Um estudo sobre o assunto, ”Zonas Proibidas na República Francesa: Mito ou Realidade", levantou dezenas de bairros "onde a polícia e a gendarmerie não são capazes de aplicar a ordem republicana nem entrar sem correr o risco de confronto".

Outro estudo, “Subúrbios da República”, já constatara, em 2011, que vários subúrbios parisienses estavam se tornando “sociedades islâmicas separadas do estado francês”, onde a sharia imperava. A situação se agravava com a ação de muçulmanos radicais que promoviam a marginalização dos imigrantes, para mantê-los numa sociedade isolada da francesa.

O grupo Brigada das Mães documentou em vídeo a reação de muçulmanos à simples presença de mulheres em estabelecimentos comerciais nesses bairros. Equipadas com câmaras escondidas elas entravam nesses locais e logo eram rechaçadas. Nesses guetos a lei francesa não existe. Este é um fenômeno continental. Ocorre na Alemanha, na Inglaterra e em outras partes da Europa.

Se não dá conta de administrar seu território, como Macron espera resolver o problema das queimadas no vasto inferno verde da Amazônia? Em junho, o Estado francês foi condenado num processo movido por uma mãe, que junto com a filha, adoeceu devido à poluição do ar em Paris.

No final de 2016, Paris entrou em estado crítico por causa da poluição do ar recorde, durante o inverno. Este mês, no sul do país, uma onda de incêndios provocou o deslocamento de 10 mil pessoas para áreas seguras. Para combater o fogo os franceses contaram com a ajuda de bombeiros italianos. Se sofre para enfrentar o fogo, que não consegue evitar, na povoada França, como Macron acha que teria sucesso na vastidão da floresta tropical onde cabem oito Franças e meia?

A França não tem lições a dar, em matéria de respeito ao meio ambiente, mas tem muito a apresentar, quando se trata de desrespeitar a soberania de outros povos. Colonialista histórica, só recentemente admitiu ter forçado a Polinésia a engolir os testes nucleares na região. De 1966 a 1996 os franceses fizeram duas centenas de testes nucleares no atol de Mururoa, com destruição da flora e fauna marítimas e poluição mortal do meio ambiente. Atualmente, o conjunto de ilhas daquela região do Pacífico está cobrando da França uma indenização pelas explosões ali realizadas.

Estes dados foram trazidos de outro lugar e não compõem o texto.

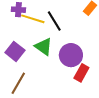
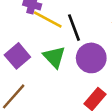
purple circle: (71, 55) -> (91, 58), moved

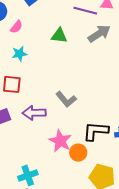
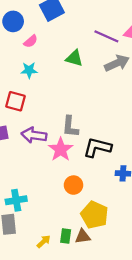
gray L-shape: (66, 99) -> (70, 127), turned 35
black L-shape: (96, 131) -> (97, 147), moved
pink star: (60, 141) -> (61, 149), moved

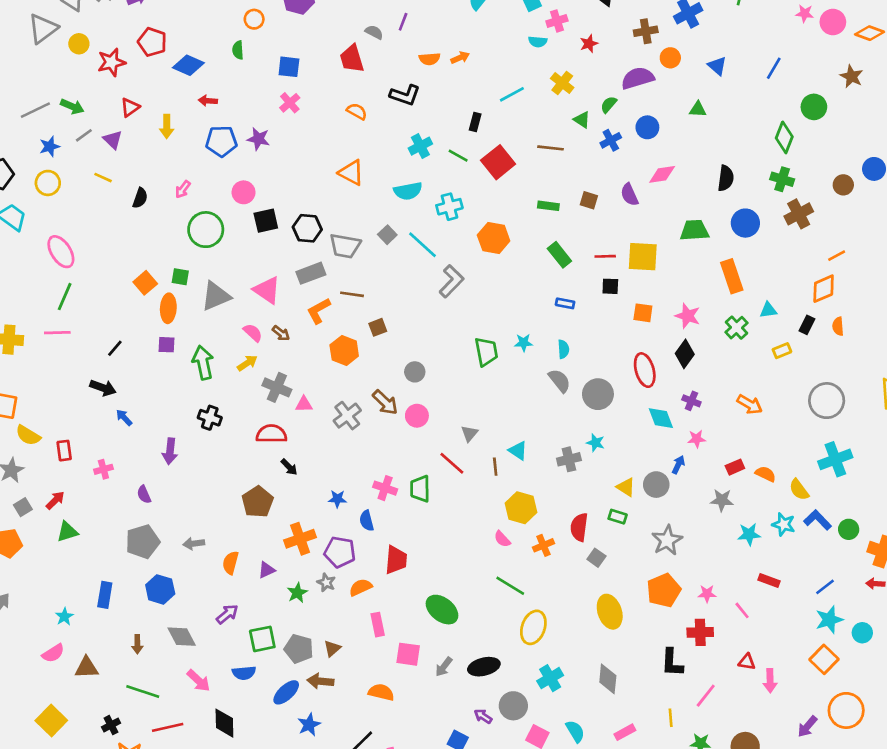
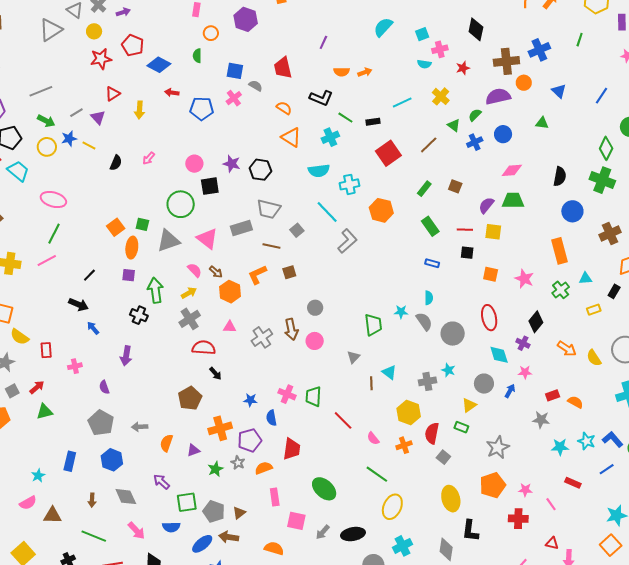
brown cross: (646, 31) -> (506, 61), size x1.4
gray semicircle: (374, 32) -> (256, 86), moved
yellow circle: (79, 44) -> (94, 31), moved
green arrow: (72, 107) -> (46, 121), moved
black rectangle: (475, 122) -> (373, 122), turned 64
purple star: (258, 139) -> (232, 164), moved
blue pentagon: (221, 141) -> (202, 109), moved
blue star: (50, 147) -> (69, 139), moved
brown line: (551, 148) -> (429, 145), turned -54
green line: (458, 156) -> (345, 118), moved
orange triangle: (351, 173) -> (291, 137), moved
green cross: (782, 179) -> (602, 180), size x1.4
purple semicircle: (629, 195) -> (486, 205), moved, turned 60
green rectangle: (548, 206) -> (424, 189), turned -63
brown cross: (799, 214) -> (610, 234), moved
black hexagon: (307, 228) -> (260, 170), moved
green circle: (206, 230) -> (181, 204), moved
green trapezoid: (694, 230) -> (513, 200), moved
gray square: (387, 235) -> (297, 230), moved
pink ellipse: (61, 252) -> (53, 200), turned -45
yellow square: (643, 257) -> (493, 232), size x0.7
orange L-shape: (319, 311) -> (257, 275), moved
pink line: (57, 333) -> (47, 261), turned -30
cyan star: (524, 343) -> (401, 312), moved
orange hexagon: (344, 351) -> (230, 292), moved
green trapezoid: (486, 352) -> (373, 325), moved
black diamond: (685, 354) -> (536, 322), moved
gray cross: (277, 387) -> (190, 319), moved, turned 30
brown arrow: (385, 402) -> (291, 329), turned 30
black cross: (210, 418) -> (139, 315), moved
red line: (452, 463) -> (343, 420), moved
gray circle: (656, 485) -> (484, 384), moved
yellow triangle: (626, 487) -> (469, 405), turned 49
yellow semicircle: (799, 490) -> (594, 358), moved
yellow hexagon: (521, 508) -> (409, 413), moved
gray pentagon: (143, 542) -> (101, 423), turned -30
purple pentagon: (340, 552) -> (250, 440), turned -30
blue line: (825, 587) -> (607, 469), moved
purple arrow: (227, 614) -> (161, 482), turned -102
black L-shape: (672, 663) -> (470, 531), moved

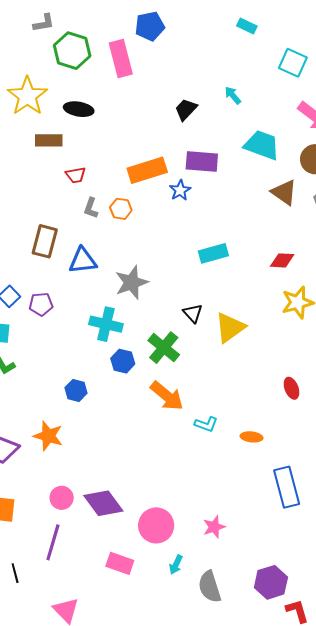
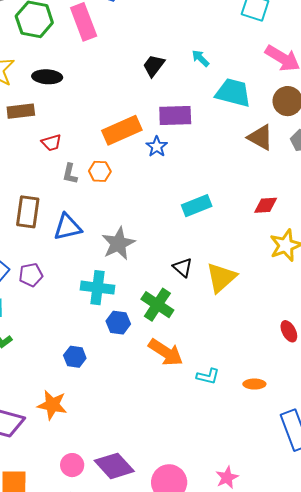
cyan arrow: (233, 95) -> (200, 58), moved

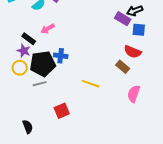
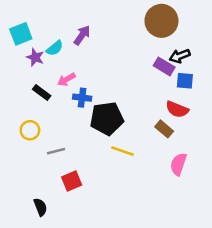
purple star: (24, 51) -> (35, 57), moved
blue cross: (61, 56) -> (82, 98), moved
black pentagon: (43, 64) -> (107, 119), moved
red square: (62, 111) -> (72, 181), moved

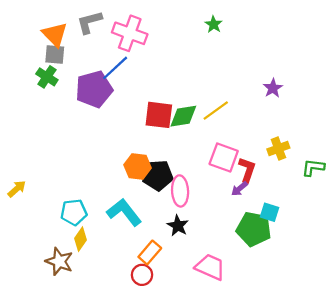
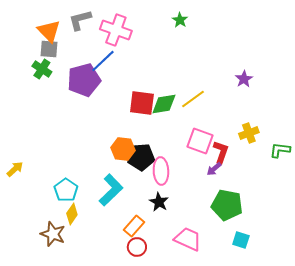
green star: (214, 24) -> (180, 20), moved
cyan pentagon: (74, 212) -> (66, 190), turned -30
cyan L-shape: (124, 212) -> (111, 190), turned 84
cyan square: (269, 212) -> (241, 240), moved
red circle: (142, 275) -> (137, 247), moved

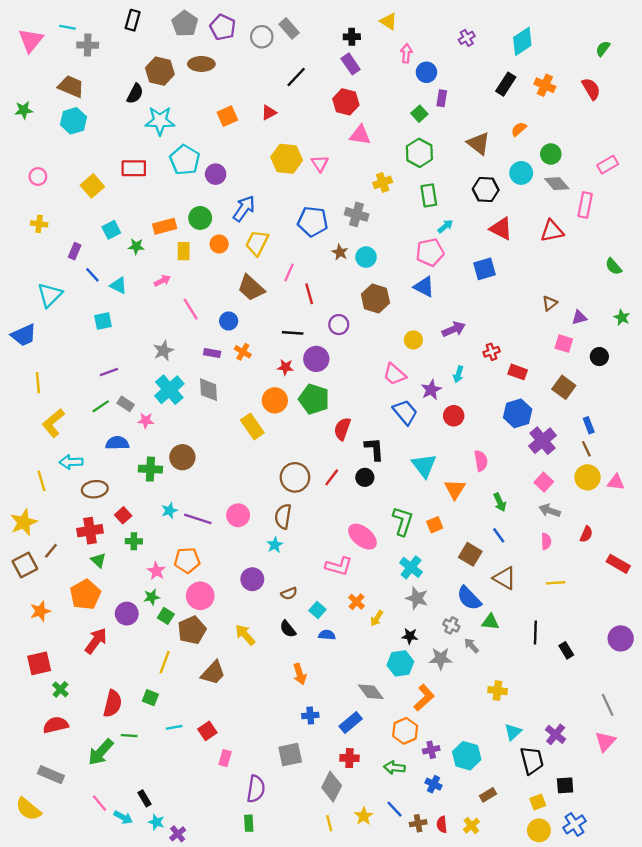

Com sua estratégia de gerar um conflito externo para mascarar as dificuldades que seu governo enfrenta internamente, Macron está prestes a provocar uma nova Guerra da Lagosta. Em 1961, a Marinha Brasileira flagrou barcos pesqueiros franceses atuando na costa de Pernambuco e forçou-os a se retirar. O incidente gerou uma crise diplomática, com o deslocamento de navios de guerra franceses para a região.

Por nosso lado, contam que o presidente Jânio Quadros já tinha em mãos os planos para a anexação da Guiana Francesa, loucura que não foi levada a cabo porque o brasileiro renunciou antes de botar as tropas na estrada.

Os tempos mudaram. No Planalto temos um presidente que não foge muito do figurino histriônico de Jânio Quadros, mas a França está longe de ter no Palais de l'Élysée um estadista como De Gaulle.